Actually, I do not think you have to worry about ion bombardment much. If your magnetic shielding is working , only rare ions should reach the magnets. The nubs/ interconnects between coils might intercept some ions, though I think electrons are hitting the nubs much more often.
My impression of the heating of the magrids in order of magnitude of a tabletop Polywell at perhaps 10-20,ooo volts would be:

1) Ohmic heatig from current in the copper magnet wires (substantially less if at liquid nitrogen temperatures).

2) X-ray heating from bremsstrulung and electron- wall impacts.

3) Electron heating of the nubs. The total flux may be modest, but it is concentrated on the small nubs so might be a local heating problem.

I speculate that the magrid in the vacuum will be insulated well enough without additional walls. The amount of liquid nitrogen flow to overcome the wire heating will probably only need slightly increased flow to overcome external heating. The nubs could be protected with a small standoffs formed of malleable sheet metal. The sandcastings may need to be polished to prevent arcing.
########
Activity list →
A - In the post on Polywell magrid heating, what does the writer suggest could protect the nubs?
B - Retype the post on Polywell magrid heating between "My impression of" and "to prevent arcing.", inclusive.
C - Pick up the post on Polywell magrid heating after its final sentence and keep writing.

Information shown →
########
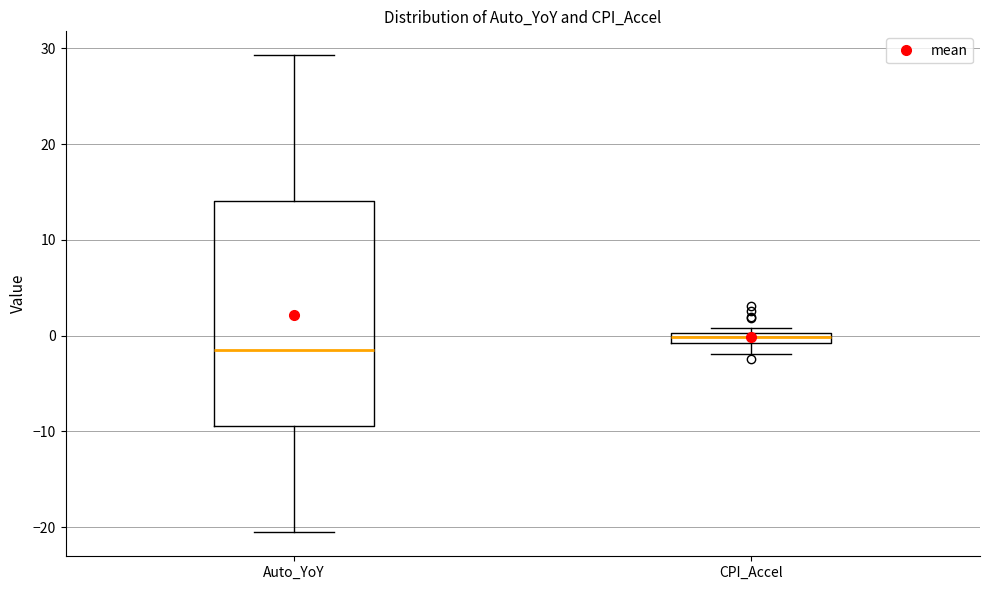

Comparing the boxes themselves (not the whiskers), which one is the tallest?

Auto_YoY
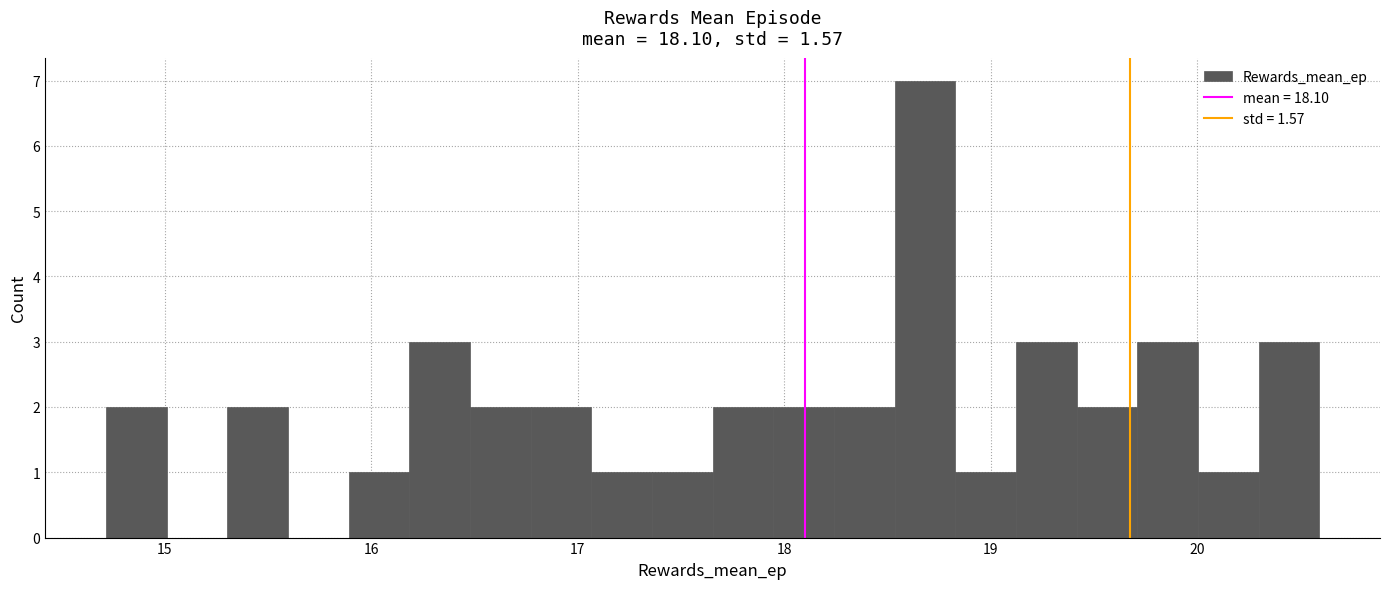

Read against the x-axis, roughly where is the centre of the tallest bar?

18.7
########
Set of answers →
A - Small standoffs formed of malleable sheet metal.

B -
My impression of the heating of the magrids in order of magnitude of a tabletop Polywell at perhaps 10-20,ooo volts would be:

1) Ohmic heatig from current in the copper magnet wires (substantially less if at liquid nitrogen temperatures).

2) X-ray heating from bremsstrulung and electron- wall impacts.

3) Electron heating of the nubs. The total flux may be modest, but it is concentrated on the small nubs so might be a local heating problem.

I speculate that the magrid in the vacuum will be insulated well enough without additional walls. The amount of liquid nitrogen flow to overcome the wire heating will probably only need slightly increased flow to overcome external heating. The nubs could be protected with a small standoffs formed of malleable sheet metal. The sandcastings may need to be polished to prevent arcing.

C -
The heating from the copper windings at liquid nitrogen temperatures and the liquid nitrgen flow rates needed to maintain the temperature should be straight forward (for an engeener). The external loads should be small. The electron current devided fraction that you guess will eventually hit the nubs should give the electron heating. Add a fudge factor for shell heating from escaped electrons, ion, and also the guess of how many high speed neutrals that may be bouncing around. Then figure how much this will heat the magrids through radiation and conduction through the supports, etc.

Any fusion heating from neutrons (and any charged particles) will be well under a few milliwatts, unless you are trying to substantially surpass the performance of WB6, in which case carfull concideration of radiation exposure, both x-ray and neutrons, needs to be concidered.

Again, I expect all these heat sources will be minor compared to the Ohmic heating of the magnet wires, even at liquid nitrogen temperatures.

Dan Tibbets
To error is human... and I'm very human.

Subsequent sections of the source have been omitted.